St Helens Hike

[this was originally published in my previous blogging site — highaltidude.wordpress.com and importing in medium did not preserve original publish date]

A few weeks ago, we climbed Mount St Helens. My second time summiting this beauty of a mountain and the first time for the other 12 people in our group. It turned out to be a great experience. For all of us.
 
 If you plan to climb St Helens, you need to get permits way in advance. On a lark, I went ahead and planned for 19 permits in February, hoping to convince my family and some close friends to do the hike. I was prepared to help train, organize and make it successful for everyone. In a few weeks, we had 18 permits secured and began to plan the training schedule.
 
 The Helens hike is not technical — meaning you don’t need ropes or specialized rock climbing equipment. It is however still a challenging climb due to varied terrain of rocks, boulders, snow, ash. You would start around 3500 feet and go up all way to 8000 feet at the rim. The descent was way more challenging than the ascent the first time around and I expected no different this time. We were a large group at different levels and experience. We had high schoolers, middle schooler and a pre-middle schooler in the mi . 
 
 Local trails such as Tiger mountain. Mt Si, Rattlesnake ridge, Poo Poo point were excellent weekend hikes to get the group to train together. Sure, many schedule snafus meant many did not make most hikes, but the pressure was on.

Fast forward to a few weeks before July 30th, the planning for the hike day begins in earnest. The Gear list, camping list and assignments were prepared. I could sense the excitement and tension build up in the air as many realized that this was now serious business. Many folks were still traveling and my expectation for a successful climb kept scaling back (just internally). 
 
 My 19 permits became 13. I was wheeling and dealing in permits on purmit.com days before the climb. 
 
 Two days before the climb, we decided to forego camping and stay in the Lone Fir Resort. I was disappointed, but in hindsight it turned out to be the right thing to do. I wanted to relive the perfect starry skies and the strange midnight sounds from the Gifford Pinchot forest.
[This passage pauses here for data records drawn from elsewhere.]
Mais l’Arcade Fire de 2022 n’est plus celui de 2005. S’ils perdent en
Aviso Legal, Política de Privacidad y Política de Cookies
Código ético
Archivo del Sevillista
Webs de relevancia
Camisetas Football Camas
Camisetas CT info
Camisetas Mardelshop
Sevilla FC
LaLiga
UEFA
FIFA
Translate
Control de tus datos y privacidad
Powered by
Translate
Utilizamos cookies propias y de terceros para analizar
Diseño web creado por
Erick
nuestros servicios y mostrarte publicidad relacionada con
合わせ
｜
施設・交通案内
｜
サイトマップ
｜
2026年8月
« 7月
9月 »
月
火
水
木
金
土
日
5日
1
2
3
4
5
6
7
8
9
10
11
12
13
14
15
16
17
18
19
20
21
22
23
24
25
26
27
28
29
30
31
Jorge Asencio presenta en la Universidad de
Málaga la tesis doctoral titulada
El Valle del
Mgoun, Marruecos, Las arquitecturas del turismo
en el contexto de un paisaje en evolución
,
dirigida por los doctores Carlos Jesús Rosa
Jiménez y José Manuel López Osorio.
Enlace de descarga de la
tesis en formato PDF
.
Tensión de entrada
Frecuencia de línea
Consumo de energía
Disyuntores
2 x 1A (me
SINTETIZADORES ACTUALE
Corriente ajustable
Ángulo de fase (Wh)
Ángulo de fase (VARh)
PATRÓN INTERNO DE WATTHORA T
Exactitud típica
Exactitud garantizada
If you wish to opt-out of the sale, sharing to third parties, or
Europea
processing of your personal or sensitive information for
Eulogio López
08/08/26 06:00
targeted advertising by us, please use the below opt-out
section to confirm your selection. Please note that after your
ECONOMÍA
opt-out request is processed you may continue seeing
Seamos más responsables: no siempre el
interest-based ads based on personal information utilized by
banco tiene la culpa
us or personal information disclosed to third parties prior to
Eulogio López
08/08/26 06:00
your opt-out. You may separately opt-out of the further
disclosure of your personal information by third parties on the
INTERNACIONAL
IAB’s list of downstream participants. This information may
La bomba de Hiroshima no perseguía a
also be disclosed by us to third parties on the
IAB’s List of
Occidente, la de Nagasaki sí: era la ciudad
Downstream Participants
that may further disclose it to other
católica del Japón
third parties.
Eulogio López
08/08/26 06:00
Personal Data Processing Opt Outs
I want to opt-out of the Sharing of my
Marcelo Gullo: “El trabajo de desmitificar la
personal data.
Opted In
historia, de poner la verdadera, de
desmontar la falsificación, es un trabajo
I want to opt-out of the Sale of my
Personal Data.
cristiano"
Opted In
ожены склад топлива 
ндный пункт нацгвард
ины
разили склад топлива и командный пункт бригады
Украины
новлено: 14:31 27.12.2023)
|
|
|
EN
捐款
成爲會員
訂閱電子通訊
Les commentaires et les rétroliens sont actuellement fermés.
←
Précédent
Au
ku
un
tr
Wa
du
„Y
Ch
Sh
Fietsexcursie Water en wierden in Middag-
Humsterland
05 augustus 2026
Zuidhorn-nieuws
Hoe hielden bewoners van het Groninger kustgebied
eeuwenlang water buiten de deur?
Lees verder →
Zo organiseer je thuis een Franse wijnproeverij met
July 30 5:45 AM — The group assembles at Climbers Biouvac. We set off.

7:15 AM — After a casual hike through the woods in single file, each person strategically placed in the line, we reach the end of the tree line

8:15 AM — We have made up our way over the first boulder stretch. Mt Hood and Mt Adams come into view as the group climbs into a landing area. I assess how each one is doing and make a mental note of who will need most encouragement to make it up

Everyone there?

9:30 AM — We have followed the boulders and the wooden markers for what appears to be an eternity. I estimate at least 4 more wooden markers before the dreaded ash and stone field for the final slog. Like a football coach, I shout encouragements to everyone. The kids did not need any. They were cruising.

Moonscape, anyone?

10:30 AM — A quick snap back shows how high we had climbed. You just want to keep taking the landscape, but it was time to move on for the final slog.

Final Slog over fine gravel and ash

11:30 AM — Yes! The summit. The rim, The exotic view of the growing lava dome. And everyone in the group makes it. Time to rest, reflect, restore, recover.

Spirit Lake

Fab Four?

Steam on Baby!

The icing on the cake as my fellow climber called it — a mountain goat running on the edge of the cornice at top speed showing off her prowess.

12:30 PM — The long climb down begins. Group split up between glissaders and plain walk downers.
 2:00 PM — The glissaders keep going away from the mountain. Decision is made to traverse back up to the main hike path, In retrospect, incorrect decision to keep glissading after the first landing. The traverse back to the hike path is ardous and slow. Walk downers wait until the group is together again. Phew!

Glissading fun

4:00 PM — Slow going down through the boulders. Didn’t the way up seem much easier? We reach around 6000 feet. Meet folks that I sold permits to and say Hi.

6:00 PM — Finally back to the tree line. That was one tough descent. But safe. Relief all around.
 
 7:15 PM — Back to Climbers Biouvac. Chow down some Mexican on the way by forcing the restaurant to open up. Drive back home. Make it safe. Tomorrow is another day.

That was one heck of a 14 hour hike. Totally worth it. Waiting for Feb 10 2013 for the permit site to open its doors again. Ready for another adventure. I am sure my group will join me again. The mountain air is an addiction.